Given exercise 1: Return the part of the Grand Canal review between "It snakes through" and "longer term pass).", inclusive, copied word for word.
Given exercise 2: Condense the paragraph of the Venice Grand Canal review that opens with "It snakes through the city" into a shorter version that keeps its main facts.
Given exercise 3: Continue the review of Venice's Grand Canal from the point where it stops.

Supplied passage:
You might find me on the other side ... that's likeitis
You might find me on the other side ... that's likeitis
Member since:12.06.2002
Reviews:546
Members who trust:301
When visiting Venice, it's hard, if not impossible, to not come into contact with the Canalasso. Well when I say come into contact, most people don't actually do that - they'd end up a trifle wet if they did. More accurately, it's nigh impossible to not see, or travel upon the said waterway.
The Grand Canal (to give it it's English name), is one of the first things most visitors see when they arrive in the city, leading as it does, from the lagoon at Santa Lucia Railway station and the huge, and hugely expensive, car parks.
It snakes through the city in a giant back-to-front S shape from here to the St Mark Basin at the opposite end of town. At 3800m long and varying widths of between 30-90m, it's said to be one of the few man-made structure visible from space...although I'm not sure it was so much man-made as 'enhanced', and I think you'd have to be in a pretty low orbit to catch a glimpse of it from the space shuttle.So just ignore that last piece of nonsense.
Now, where was I? Ah yes, Venice. Straight out of the car park (25 euros lighter) and across the Piazzale Roma to
the water bus stop. No, I don't mean the bus stop was made of water, that would just be silly. I mean a stop for a water bus where you can part with another 16 euros for a 12 hour bus pass (it's 50 for a single trip so it should be cost effective to buy a longer term pass).
Well, we didn't have to wait long for a bus to arrive - services are frequent but you have to be aware that there are several routes so make sure you get the right bus.
Our plan (wholly devised by mice and men) was to jump on and off the water bus as and when it suited. Chance would be a fine thing.

Provided material:
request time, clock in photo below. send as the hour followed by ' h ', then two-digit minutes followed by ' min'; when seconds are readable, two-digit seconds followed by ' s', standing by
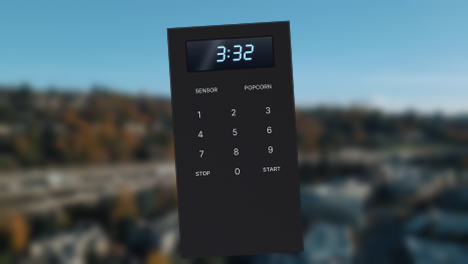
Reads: 3 h 32 min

Answer 1:
It snakes through the city in a giant back-to-front S shape from here to the St Mark Basin at the opposite end of town. At 3800m long and varying widths of between 30-90m, it's said to be one of the few man-made structure visible from space...although I'm not sure it was so much man-made as 'enhanced', and I think you'd have to be in a pretty low orbit to catch a glimpse of it from the space shuttle.So just ignore that last piece of nonsense.
Now, where was I? Ah yes, Venice. Straight out of the car park (25 euros lighter) and across the Piazzale Roma to
the water bus stop. No, I don't mean the bus stop was made of water, that would just be silly. I mean a stop for a water bus where you can part with another 16 euros for a 12 hour bus pass (it's 50 for a single trip so it should be cost effective to buy a longer term pass).

Answer 2: The canal winds through Venice in a back-to-front S shape, running to the St Mark Basin at the far end of town. It is 3800m long and 30–90m wide. It is said to be visible from space, but the writer dismisses this as nonsense and suggests the canal was "enhanced" rather than truly man-made.

Answer 3:
There's no other way to encounter the magnificent palaces and buildings which line the Canal than by water. i would imagine wandering along a dim and dirty back street to turn a corner and behold this special view just wouldn't be the same. In this respect, I'm glad we jumped on the bus. However, after a journey that seemed to last about as long as a wet Tuesday afternoon in Airdrie, and being thoroughly depressed by the shoogliest 'cruise' I've ever experienced...not to mention the almost deafening roar from the engines, we couldn't wait to get off the bliddy thing. Sheesh, it was so slow and uncomfortable, I think I'd sooner have swam the length of the Canal Byronesque-style.
So, instead of travelling all the way to St Mark's, we jumped ship at the Rialto...Bridge, that is. The Rialto Bridge is one of the most familiar views on the Grand Canal and dates from 1588 (just a year before the water bus set out). The Rialto is pretty impressive and even the masses of tourists don't quite manage to spoil it (no matter how hard they try with litter and half-eaten foodstuffs). There has been a bridge here for centuries linking the two commercial districts of the city and i think it's been centuries since the streets around it were cleaned! Still fantastically impressive though.
What else is ther to see on the Grand Canal? Apart from the water, there are oodles of fancy buildings. This was, and probably still is, the high rent area of Venice so it follows that most of the residents were not short of a ducat or two. Palaces literally rise from the water. Most have no pedestrian access (not on the canal side at least) but a simple, or not so simple, mooring point.
As far as I'm aware, there's only one area where you can actually walk along the banks of the canal and that is next to the Rialto. Naturally, this is lined with restaurants which are invariably overcrowded and overpriced.
Quick tip: If you simply must have a trip on a gondola, and are either too financially stretched (or too smart) to fork out upwards of £60 to sit in a dirty, stinking, stretch of stagnant canal in a gondola jam, you can take a ferry across the Grand Canal in a Traghetto (a slightly larger version og a gondola) for less than one euro.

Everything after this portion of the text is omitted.